- _TEXT EXCERPT_
══════════════════════════════

Tuesday, July 21, 2015

Tech Problems … Norman Fosback High Low Logic Index

TECH PROBLEMS
Yesterday after hours Microsoft and Apple reported earnings. There were disappointments all around though some were just missed whisper numbers.  Add that to IBM’s miss Monday and Wednesday may be a tech-wreck.  Part of the problem was caused by a big run-up in advance of earnings.
 
HIGH LOW LOGIC INDEX BY NORMAN FOSBACK
Mark Hulbert called the Fosback High Low Index an “…indicator that has correctly called every major market top and bottom in recent decades—with few false signals…” So let’s look at it in some more detail.
 
In his book “Stock Market Logic” Fosback noted that the High Low Logic Index is easy to calculate.  It is simply the lesser of daily new-highs or new-lows, calculated as a percentage of stocks traded, totaled to form a weekly value and then smoothed with a 10-week exponential moving average of the weekly values.

══════════════════════════════

- _SOURCE MATERIAL_
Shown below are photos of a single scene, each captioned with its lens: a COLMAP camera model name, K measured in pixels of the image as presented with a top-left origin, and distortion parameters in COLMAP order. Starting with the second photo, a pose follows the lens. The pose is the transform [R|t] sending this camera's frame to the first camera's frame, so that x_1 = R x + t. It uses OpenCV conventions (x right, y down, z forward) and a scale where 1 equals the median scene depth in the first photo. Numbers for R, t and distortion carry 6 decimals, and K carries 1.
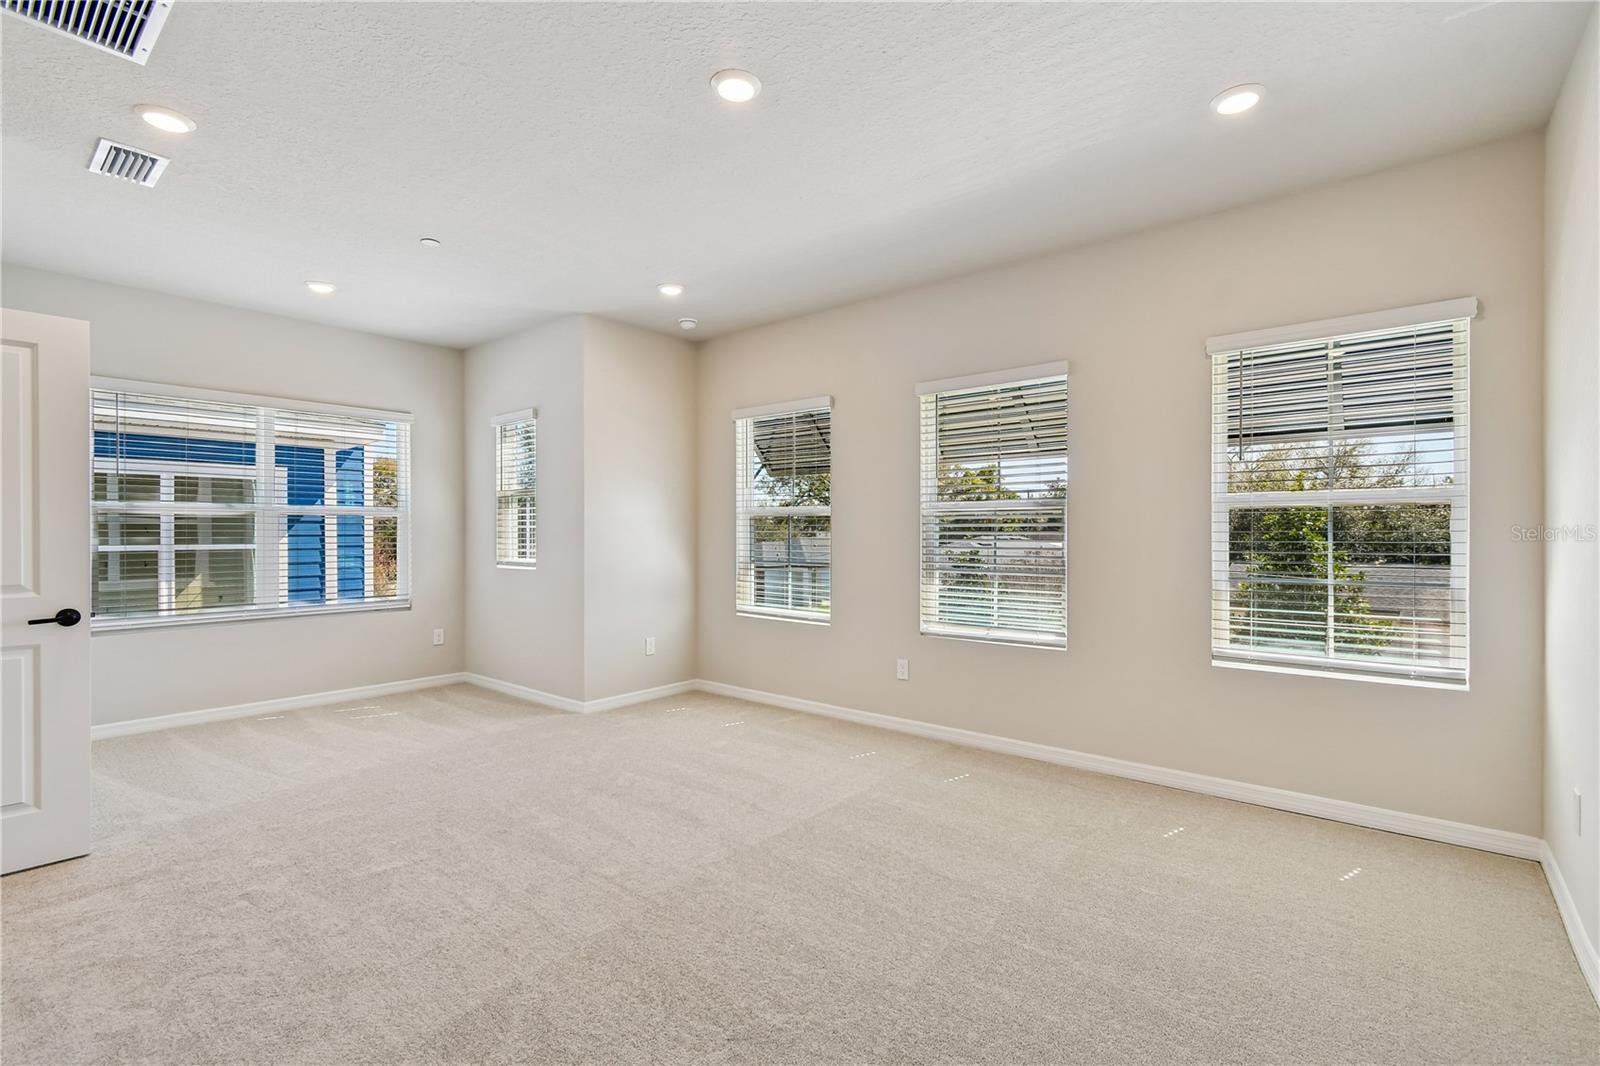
lens RADIAL K [[718.7, 0, 800.0], [0, 718.7, 538.7], [0, 0, 1]] dist [-0.003843, -0.000234]
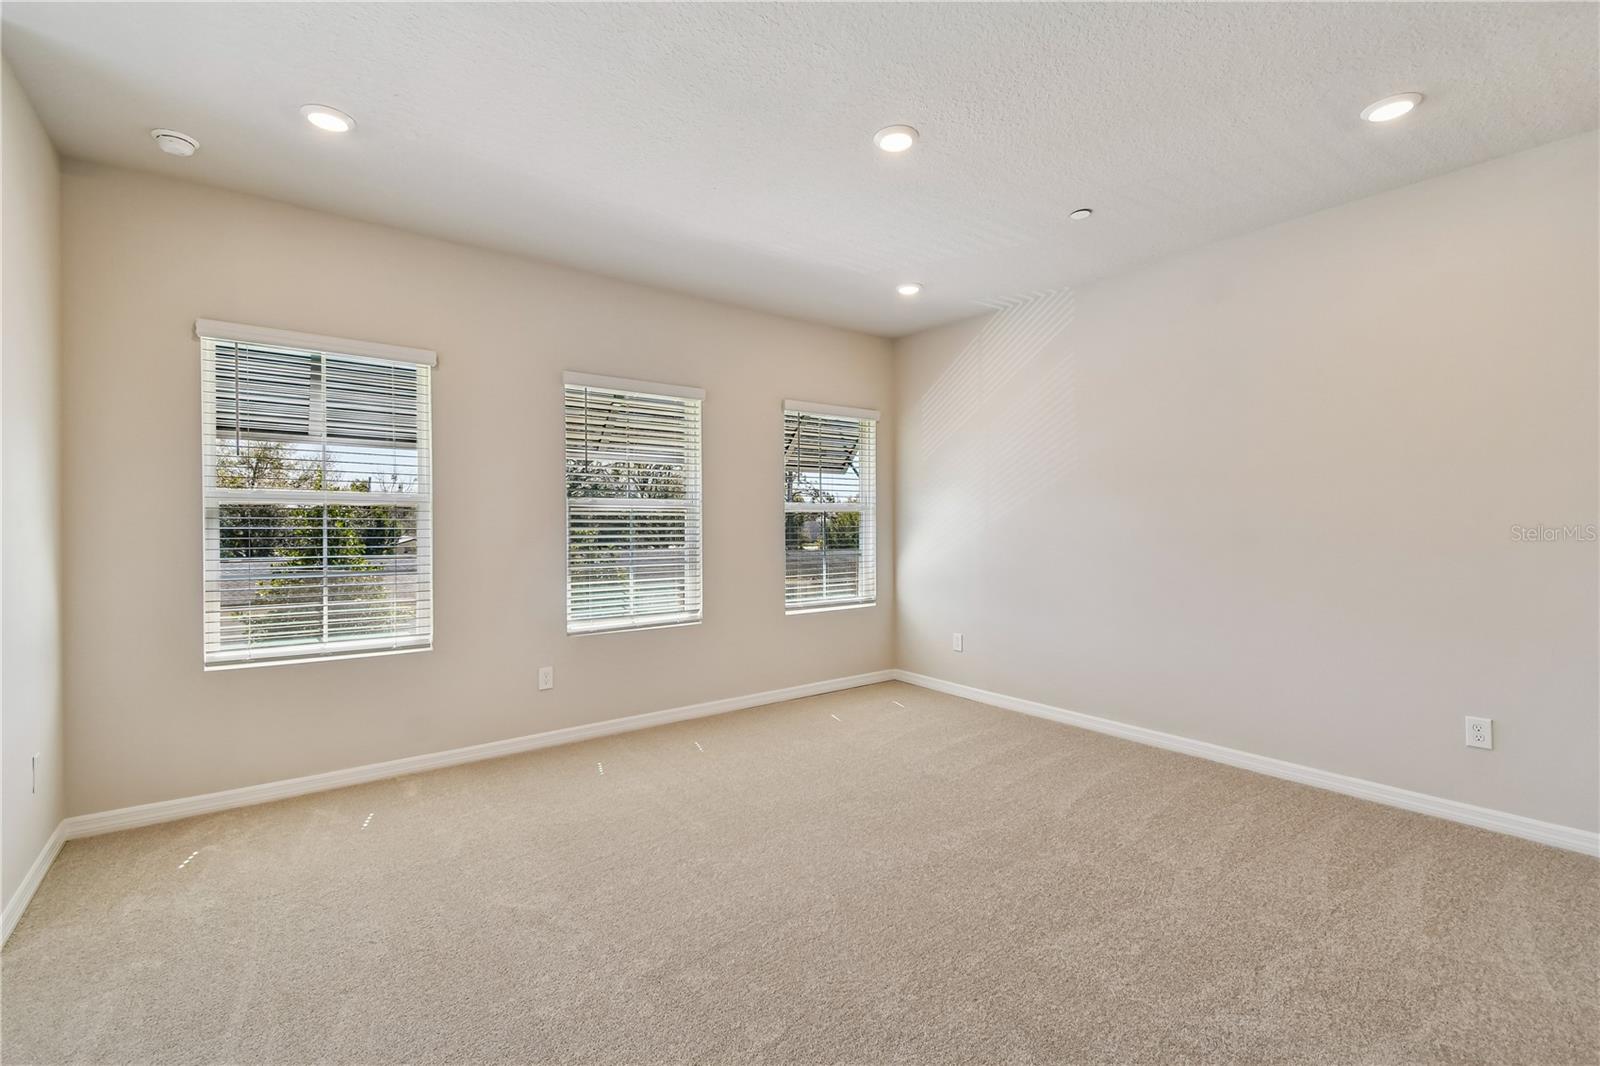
lens RADIAL K [[682.4, 0, 767.4], [0, 682.4, 532.5], [0, 0, 1]] dist [-0.010753, 0.000089]
pose [[0.233363, -0.007201, 0.972363, -0.130904], [0.010672, 0.999931, 0.004844, -0.000957], [-0.972331, 0.009247, 0.233423, 0.108356]]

══════════════════════════════

- _COMPLETE THE FOLLOWING_
1 - Extract the records word for word, starting at their first line and ending at the line that contains "dist [-0.003843, -0.000234]", with both ends included, and leave the pictures out.
2 - Extend the market commentary on tech earnings and the High Low Logic Index by continuing it from where it stops.
The market commentary and the records come from different sources.

- _WRITTEN RESPONSES_
1 -
Shown below are photos of a single scene, each captioned with its lens: a COLMAP camera model name, K measured in pixels of the image as presented with a top-left origin, and distortion parameters in COLMAP order. Starting with the second photo, a pose follows the lens. The pose is the transform [R|t] sending this camera's frame to the first camera's frame, so that x_1 = R x + t. It uses OpenCV conventions (x right, y down, z forward) and a scale where 1 equals the median scene depth in the first photo. Numbers for R, t and distortion carry 6 decimals, and K carries 1.
lens RADIAL K [[718.7, 0, 800.0], [0, 718.7, 538.7], [0, 0, 1]] dist [-0.003843, -0.000234]

2 -
At first it may seem to be an odd duck, but Fosback noted that in a normal market, the markets have many new-highs or many new-lows, but not both. For example, if many new-highs are observed with few new-lows it would be bullish.  Interestingly, many new-lows and few, or no new-highs, would also be bullish because a turn-around would soon follow.  In each case, the Logic Index would be low because it is the lesser of the highs and lows (assuming the condition persisted over the 10-week period). Thus, low readings of the Hi Lo Logic Index are bullish, but high readings are bearish. 
 
Ned Davis research found that…”Whenever the 10-week exponential moving average of the High Low Logic Index is below this level [2.5%], according to the firm, the S&P 500 index (SPX)  has appreciated at a 17.9% annualized rate. Whenever it has been above 4.05%, in contrast, the S&P 500 index has declined at a 12.5% annualized pace.” – Pub 18 Oct 2011. MarketWatch story at…
http://www.marketwatch.com/story/indicator-with-great-record-turns-bullish-2011-10-18
 
Fosback’s own research found that if the Index exceeded 5%, stocks were (on average) down 1.4%, 3-months later and 0.1%, 6-months later.  He further found that “A double digit reading has nearly always been followed by sharply declining stock prices…” and has “…presaged every major bear move in the last quarter century.” (data thru 1980)
 
The Fosback High Low Index was high on a 10-day basis in Dec and January of 2014/15. Perhaps more importantly, it was in double digit territory back in January and February of 2015 on a 10-week EMA basis. We observe now that the S&P 500 has gone nowhere since then. Currently, the High Low Index value is rising again.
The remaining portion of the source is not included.